Patients are also at risk for lung injuries, multi-organ failure, sepsis, and adult respiratory distress syndrome following a major injury, especially fractures to long bones. Early fracture repair should be done in femur fractures and pelvic fractures because they have high lung complications. If there is risk for compartment syndrome, surgery should be done early. Open fractures need urgent surgery to prevent infection. Patients with unstable spinal fractures need urgent surgery. Those fractures that carry the risk of necrosis of parts of the fracture, such as of the talar neck or femoral neck should be treated in the operating room early.
Major Sources of Injury
These are major injuries associated with multiple trauma:
- Head injury. These should be diagnosed early in the injury assessment. The Glasgow coma scale can be used to identify these types of injuries. CT scan of the head should be done if a head injury is suspected. Things like cerebral contusions epidural hematomas, subdural hematomas and subarachnoid hemorrhages are possible.
- Thoracic injuries. These can be blunt or penetrating traumas. If the scapula is fractured, the lungs are likely affected, too. Chest tube placement may be necessary for pneumothorax or hemothorax (or both).
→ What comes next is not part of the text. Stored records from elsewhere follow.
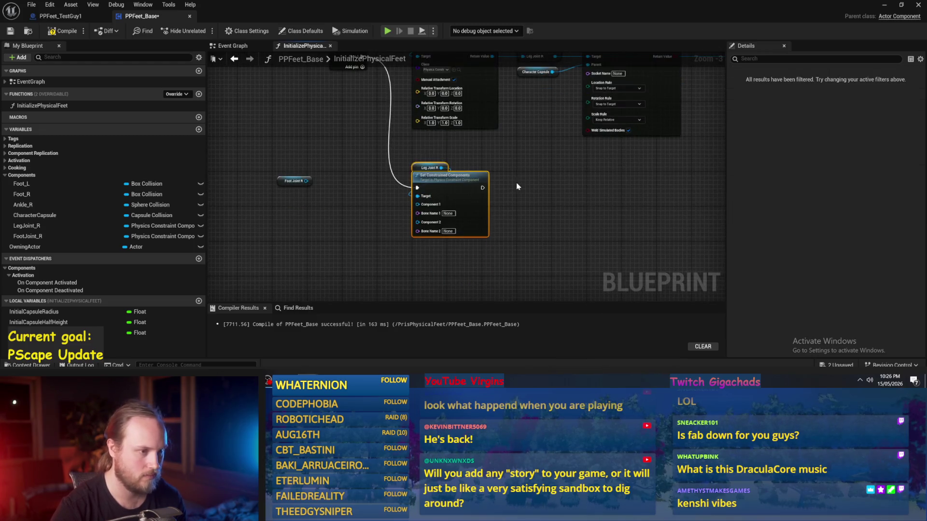
{"action": "key", "text": "ctrl+c"}
{"action": "key", "text": "ctrl+v"}
{"action": "left_click", "coordinate": [284, 181]}
{"action": "left_click_drag", "start_coordinate": [564, 158], "coordinate": [542, 158]}
{"action": "scroll", "coordinate": [542, 158], "scroll_direction": "up", "scroll_amount": 3}
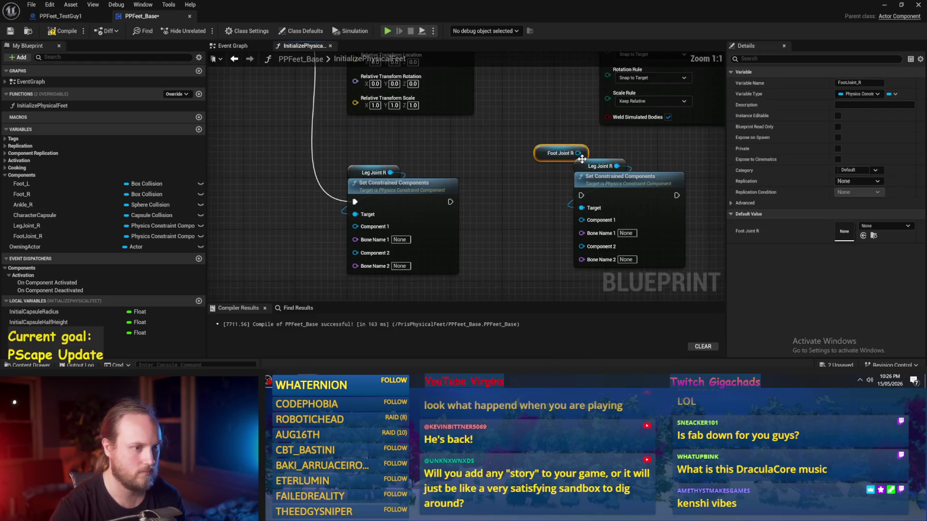
{"action": "left_click", "coordinate": [611, 160]}
{"action": "key", "text": "Delete"}
{"action": "left_click_drag", "start_coordinate": [550, 149], "coordinate": [655, 186]}
{"action": "left_click", "coordinate": [622, 179], "text": "ctrl"}
{"action": "left_click", "coordinate": [511, 195]}
{"action": "left_click_drag", "start_coordinate": [428, 177], "coordinate": [582, 180]}
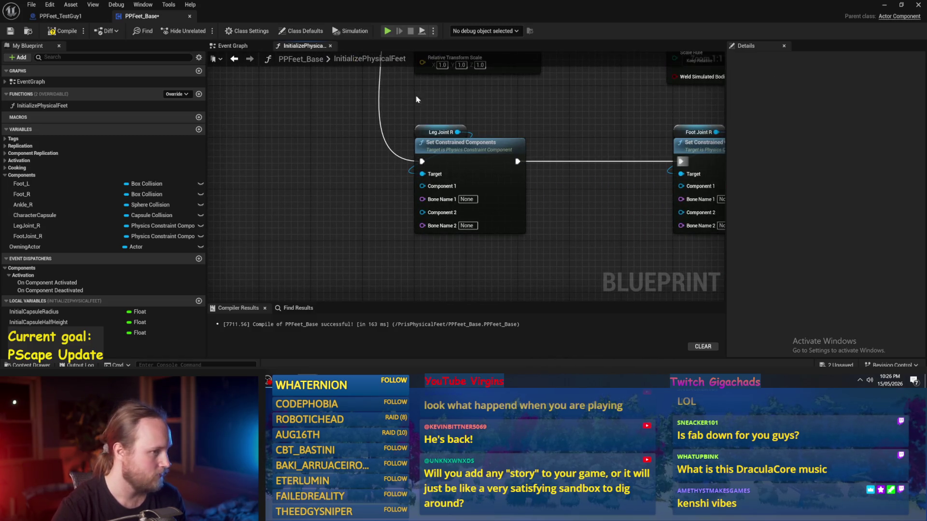
- Wire Character Capsule to Component 1 and Ankle_R to Component 2 of the Leg Joint R node
{"action": "mouse_move", "coordinate": [34, 215]}
{"action": "left_mouse_down"}
{"action": "mouse_move", "coordinate": [367, 181]}
{"action": "mouse_move", "coordinate": [422, 187]}
{"action": "left_mouse_up"}
{"action": "left_click", "coordinate": [231, 188]}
- Abdominal injuries. These also can be blunt or penetrating injuries. CT scans can show areas of bleeding or other trauma to the gut or major organs. Pelvic fractures can be picked up on CT scans of the abdomen. Peritoneal lavage is currently the best way to prove or disprove an abdominal injury.
- Genitourinary injuries. These are high risk in pelvic fractures. About 15 percent of abdominal injuries also have injuries to the genitourinary system. A catheter should be done if blood is seen at the opening to the urethra. A retrograde urethrogram, however, should be done first to make sure the area is patent. IVPs, voiding cystourethrograms and cystograms should be done if there is blood in the urine.